The computing device 1200 may be connected to a mass storage device 1228 that provides non-volatile storage for the computer. The mass storage device 1228 may store system programs, application programs, other program modules, and data, which have been described in greater detail herein. The mass storage device 1228 may be connected to the computing device 1200 through a storage controller 1224 connected to the chipset 1206. The mass storage device 1228 may consist of one or more physical storage units. The mass storage device 1228 may comprise a management component 1210. A storage controller 1224 may interface with the physical storage units through a serial attached SCSI (SAS) interface, a serial advanced technology attachment (SATA) interface, a fiber channel (FC) interface, or other type of interface for physically connecting and transferring data between computers and physical storage units.

The computing device 1200 may store data on the mass storage device 1228 by transforming the physical state of the physical storage units to reflect the information being stored. The specific transformation of a physical state may depend on various factors and on different implementations of this description. Examples of such factors may include, but are not limited to, the technology used to implement the physical storage units and whether the mass storage device 1228 is characterized as primary or secondary storage and the like.

For example, the computing device 1200 may store information to the mass storage device 1228 by issuing instructions through a storage controller 1224 to alter the magnetic characteristics of a particular location within a magnetic disk drive unit, the reflective or refractive characteristics of a particular location in an optical storage unit, or the electrical characteristics of a particular capacitor, transistor, or other discrete component in a solid-state storage unit. Other transformations of physical media are possible without departing from the scope and spirit of the present description, with the foregoing examples provided only to facilitate this description. The computing device 1200 may further read information from the mass storage device 1228 by detecting the physical states or characteristics of one or more particular locations within the physical storage units.

In addition to the mass storage device 1228 described above, the computing device 1200 may have access to other computer-readable storage media to store and retrieve information, such as program modules, data structures, or other data. It should be appreciated by those skilled in the art that computer-readable storage media may be any available media that provides for the storage of non-transitory data and that may be accessed by the computing device 1200.

By way of example and not limitation, computer-readable storage media may include volatile and non-volatile, transitory computer-readable storage media and non-transitory computer-readable storage media, and removable and non-removable media implemented in any method or technology.
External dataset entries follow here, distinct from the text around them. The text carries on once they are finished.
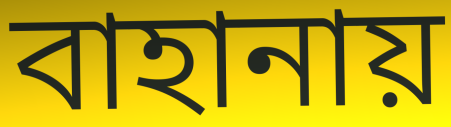
বাহানায়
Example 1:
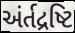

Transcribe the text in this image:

અંર્તદ્રષ્ટિ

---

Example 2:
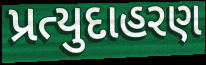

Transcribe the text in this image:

પ્રત્યુદાહરણ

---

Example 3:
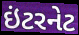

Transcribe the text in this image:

ઇંટરનેટ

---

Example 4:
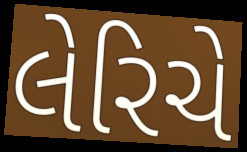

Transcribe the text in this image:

લેરિચે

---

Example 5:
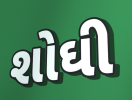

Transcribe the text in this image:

શોઘી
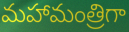
మహామంత్రిగా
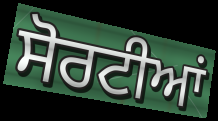
ਸੋਰਟੀਆਂ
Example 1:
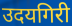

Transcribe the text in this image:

उदयगिरी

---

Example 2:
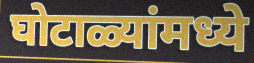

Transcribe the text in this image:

घोटाळ्यांमध्ये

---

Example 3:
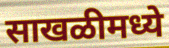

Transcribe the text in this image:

साखळीमध्ये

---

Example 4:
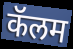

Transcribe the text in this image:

कॅलम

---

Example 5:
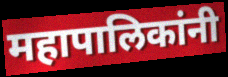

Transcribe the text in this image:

महापालिकांनी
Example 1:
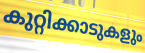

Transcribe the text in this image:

കുറ്റിക്കാടുകളും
Computer-readable storage media includes, but is not limited to, RAM, ROM, erasable programmable ROM (“EPROM”), electrically erasable programmable ROM (“EEPROM”), flash memory or other solid-state memory technology, compact disc ROM (“CD-ROM”), digital versatile disk (“DVD”), high definition DVD (“HD-DVD”), BLU-RAY, or other optical storage, magnetic cassettes, magnetic tape, magnetic disk storage, other magnetic storage devices, or any other medium that may be used to store the desired information in a non-transitory fashion.

A mass storage device, such as the mass storage device 1228 depicted in FIG. 12, may store an operating system utilized to control the operation of the computing device 1200. The operating system may comprise a version of the LINUX operating system. The operating system may comprise a version of the WINDOWS SERVER operating system from the MICROSOFT Corporation. According to further aspects, the operating system may comprise a version of the UNIX operating system. Various mobile phone operating systems, such as IOS and ANDROID, may also be utilized. It should be appreciated that other operating systems may also be utilized. The mass storage device 1228 may store other system or application programs and data utilized by the computing device 1200.
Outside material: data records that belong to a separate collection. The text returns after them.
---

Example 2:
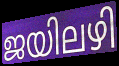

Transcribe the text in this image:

ജയിലഴി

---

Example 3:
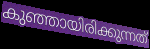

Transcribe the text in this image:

കുഞ്ഞായിരിക്കുന്നത്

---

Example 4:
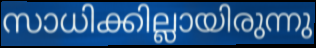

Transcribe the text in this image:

സാധിക്കില്ലായിരുന്നു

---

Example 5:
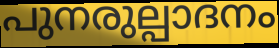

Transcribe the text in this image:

പുനരുല്പാദനം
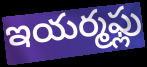
ఇయర్మఫ్లు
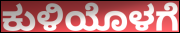
ಕುಳಿಯೊಳಗೆ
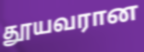
தூயவரான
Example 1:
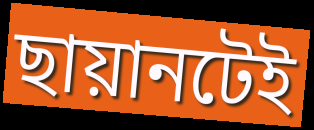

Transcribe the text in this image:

ছায়ানটেই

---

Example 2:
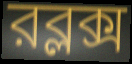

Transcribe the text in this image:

রব্লক্স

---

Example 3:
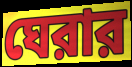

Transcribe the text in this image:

ঘেরার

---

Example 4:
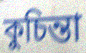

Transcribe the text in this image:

কুচিন্তা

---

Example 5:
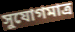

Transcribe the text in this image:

সুযোগমাত্র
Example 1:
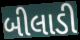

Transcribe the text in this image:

બીલાડી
The mass storage device 1228 or other computer-readable storage media may also be encoded with computer-executable instructions, which, when loaded into the computing device 1200, transforms the computing device from a general-purpose computing system into a special-purpose computer capable of implementing the aspects described herein. These computer-executable instructions transform the computing device 1200 by specifying how the CPU(s) 1204 transition between states, as described above. The computing device 1200 may have access to computer-readable storage media storing computer-executable instructions, which, when executed by the computing device 1200, may perform the methods described herein.

A computing device, such as the computing device 1200 depicted in FIG. 12, may also include an input/output controller 1232 for receiving and processing input from a number of input devices, such as a keyboard, a mouse, a touchpad, a touch screen, an electronic stylus, or other type of input device. Similarly, an input/output controller 1232 may provide output to a display, such as a computer monitor, a flat-panel display, a digital projector, a printer, a plotter, or other type of output device. It will be appreciated that the computing device 1200 may not include all of the components shown in FIG. 12, may include other components that are not explicitly shown in FIG. 12, or may utilize an architecture completely different than that shown in FIG. 12.

As described herein, a computing device may be a physical computing device, such as the computing device 1200 of FIG. 12. A computing node may also include a virtual machine host process and one or more virtual machine instances. Computer-executable instructions may be executed by the physical hardware of a computing device indirectly through interpretation and/or execution of instructions stored and executed in the context of a virtual machine.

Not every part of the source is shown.